▶ **Directive 1**:
Answer these questions about the Code Server architecture text:
(a) By up to what percentage does the accelerator keep packet loss, jitter, and latency lower?
(b) How many Elastic IPs must the account have capacity for?
(c) How many stacks make up the AWS CDK application?
▶ **Directive 2**:
Write out the passage from the Code Server architecture text that begins at the words "Networking – Defines" and ends after the words "Secrets Manager access.".
Start of Supplied text
Architecture of the solution showing components and their linkages

The solution consists of an EC2 Graviton2 instance located in a private VPC subnet routed through an AWS Global Accelerator accelerator to provide routing optimization and keep packet loss, jitter, and latency lower by up to 60%. An internal facing Application Load Balancer containing the AWS Certificate Manager certificate decrypts and forwards traffic to this instance.

Code Server queries AWS Secrets Manager to initially set the login password on startup and allow for continued password-based authentication and easy password rotation. The EC2 instance has access to the internet through a NAT gateway and has no public IP address or key pair associated, and is accessible only through AWS Systems Manager Session Manager.

Prerequisites

For this walkthrough, the following are prerequisites:

An AWS account
Familiarity with the AWS Command Line Interface (AWS CLI)
Account capacity for two Elastic IPs for the NAT gateways
Access to an AWS account with administrator or PowerUser (or equivalent) AWS Identity and Access Management (IAM) role policies attached
Access to AWS CloudShell
Basic knowledge of the Linux operating system
A public hosted zone in Amazon Route 53—for instructions on setting one up, see Getting started with Amazon Route 53
A private CIDR range for the new VPC that is created as part of the AWS Cloud Development Kit (AWS CDK) stack

AWS CDK stack

In order to deploy our architecture, I use the AWS CDK. As a developer, it’s more intuitive to me to define my infrastructure using a language and tooling with which I am familiar. I can also do things like environment variable injection and scripting as part of the stack creation to add stack parameters and customization points.

The AWS CDK application is comprised of five stacks. Each stack defines a separate part of the architecture:

Networking – Defines a VPC across two Availability Zones with the CIDR range of your choice. The routing and public/private subnet creation is done for us as part of the default configuration.
Certificate – This is the reason for the domain prerequisite. It’s a best practice to encrypt web applications using TLS, and for that we need a certificate and therefore a domain. This stack creates a certificate for the subdomain you specify as part of the stack creation and DNS validation in Route 53.
Amazon EC2 configuration – This defines both our AMI and the instance type and configuration. In this case, we’re using Amazon Linux 2 ARM64 edition. Here we also set the instance-managed roles that allow Session Manager connectivity and Secrets Manager access.
ALB configuration – Here we define the internal load balancer and specify the listener, certificate, and target configuration. I have injected the Amazon EC2 configuration as part of the class constructor so that I can reference it directly as a target.
Global accelerator configuration – Finally, the accelerator is defined here with two ports open, the ALB we defined in the ALB stack as a target, and most importantly adds in a CNAME DNS entry pointing to the DNS name of the accelerator.
End of Supplied text
Start of Provided information
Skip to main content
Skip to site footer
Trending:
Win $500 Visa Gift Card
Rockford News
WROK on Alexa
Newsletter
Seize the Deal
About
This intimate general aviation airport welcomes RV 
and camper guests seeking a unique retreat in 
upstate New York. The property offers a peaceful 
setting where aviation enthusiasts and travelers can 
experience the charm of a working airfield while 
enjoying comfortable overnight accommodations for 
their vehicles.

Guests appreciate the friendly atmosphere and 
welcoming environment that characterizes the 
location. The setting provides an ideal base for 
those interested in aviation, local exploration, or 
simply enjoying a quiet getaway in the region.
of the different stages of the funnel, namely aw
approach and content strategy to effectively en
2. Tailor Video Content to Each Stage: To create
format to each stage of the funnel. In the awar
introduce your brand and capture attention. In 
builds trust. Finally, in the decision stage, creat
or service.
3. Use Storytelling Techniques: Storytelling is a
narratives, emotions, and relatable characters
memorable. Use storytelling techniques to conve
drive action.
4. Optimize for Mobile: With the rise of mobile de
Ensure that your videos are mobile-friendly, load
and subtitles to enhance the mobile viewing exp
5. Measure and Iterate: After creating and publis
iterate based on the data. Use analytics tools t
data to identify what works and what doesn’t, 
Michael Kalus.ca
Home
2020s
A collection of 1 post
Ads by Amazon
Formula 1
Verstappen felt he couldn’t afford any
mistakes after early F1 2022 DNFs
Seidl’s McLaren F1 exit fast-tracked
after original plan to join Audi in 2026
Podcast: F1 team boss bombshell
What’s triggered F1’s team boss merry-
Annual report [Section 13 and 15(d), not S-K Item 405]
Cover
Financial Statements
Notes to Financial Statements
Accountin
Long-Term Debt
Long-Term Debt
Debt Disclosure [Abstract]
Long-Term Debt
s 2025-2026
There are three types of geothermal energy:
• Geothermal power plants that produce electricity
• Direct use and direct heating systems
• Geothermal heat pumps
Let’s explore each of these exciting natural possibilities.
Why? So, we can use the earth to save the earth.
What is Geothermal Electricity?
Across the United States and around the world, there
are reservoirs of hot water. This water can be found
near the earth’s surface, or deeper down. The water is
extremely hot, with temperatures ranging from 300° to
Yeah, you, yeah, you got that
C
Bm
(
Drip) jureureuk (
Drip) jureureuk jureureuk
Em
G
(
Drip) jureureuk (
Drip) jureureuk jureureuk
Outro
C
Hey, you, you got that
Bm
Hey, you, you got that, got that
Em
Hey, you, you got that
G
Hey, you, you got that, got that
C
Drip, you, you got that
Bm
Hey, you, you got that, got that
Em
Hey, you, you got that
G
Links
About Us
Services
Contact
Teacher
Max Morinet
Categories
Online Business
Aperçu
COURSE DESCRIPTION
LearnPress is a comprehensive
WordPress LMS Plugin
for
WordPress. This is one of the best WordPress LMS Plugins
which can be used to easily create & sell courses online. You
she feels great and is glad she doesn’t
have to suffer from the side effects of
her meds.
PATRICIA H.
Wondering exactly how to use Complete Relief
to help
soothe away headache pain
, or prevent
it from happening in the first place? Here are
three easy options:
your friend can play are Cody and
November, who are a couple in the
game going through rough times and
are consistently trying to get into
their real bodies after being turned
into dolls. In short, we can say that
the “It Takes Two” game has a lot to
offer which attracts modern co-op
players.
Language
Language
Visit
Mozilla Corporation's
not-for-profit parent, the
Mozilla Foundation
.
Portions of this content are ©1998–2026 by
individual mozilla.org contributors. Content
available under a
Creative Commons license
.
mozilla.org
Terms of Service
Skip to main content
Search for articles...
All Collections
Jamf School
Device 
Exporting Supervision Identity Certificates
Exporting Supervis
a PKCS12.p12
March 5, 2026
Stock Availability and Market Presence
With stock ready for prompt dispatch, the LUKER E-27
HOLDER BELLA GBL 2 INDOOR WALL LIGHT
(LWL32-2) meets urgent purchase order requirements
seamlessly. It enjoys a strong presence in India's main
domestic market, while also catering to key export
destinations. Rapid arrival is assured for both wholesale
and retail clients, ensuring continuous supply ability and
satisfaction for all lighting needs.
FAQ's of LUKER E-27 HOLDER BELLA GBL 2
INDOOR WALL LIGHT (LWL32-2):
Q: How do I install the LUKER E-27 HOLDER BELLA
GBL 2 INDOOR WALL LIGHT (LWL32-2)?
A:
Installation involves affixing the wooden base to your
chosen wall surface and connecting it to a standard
End of Provided information
▶ **Exercise response 1**:
(a) 60%
(b) Two
(c) Five

▶ **Exercise response 2**:
Networking – Defines a VPC across two Availability Zones with the CIDR range of your choice. The routing and public/private subnet creation is done for us as part of the default configuration.
Certificate – This is the reason for the domain prerequisite. It’s a best practice to encrypt web applications using TLS, and for that we need a certificate and therefore a domain. This stack creates a certificate for the subdomain you specify as part of the stack creation and DNS validation in Route 53.
Amazon EC2 configuration – This defines both our AMI and the instance type and configuration. In this case, we’re using Amazon Linux 2 ARM64 edition. Here we also set the instance-managed roles that allow Session Manager connectivity and Secrets Manager access.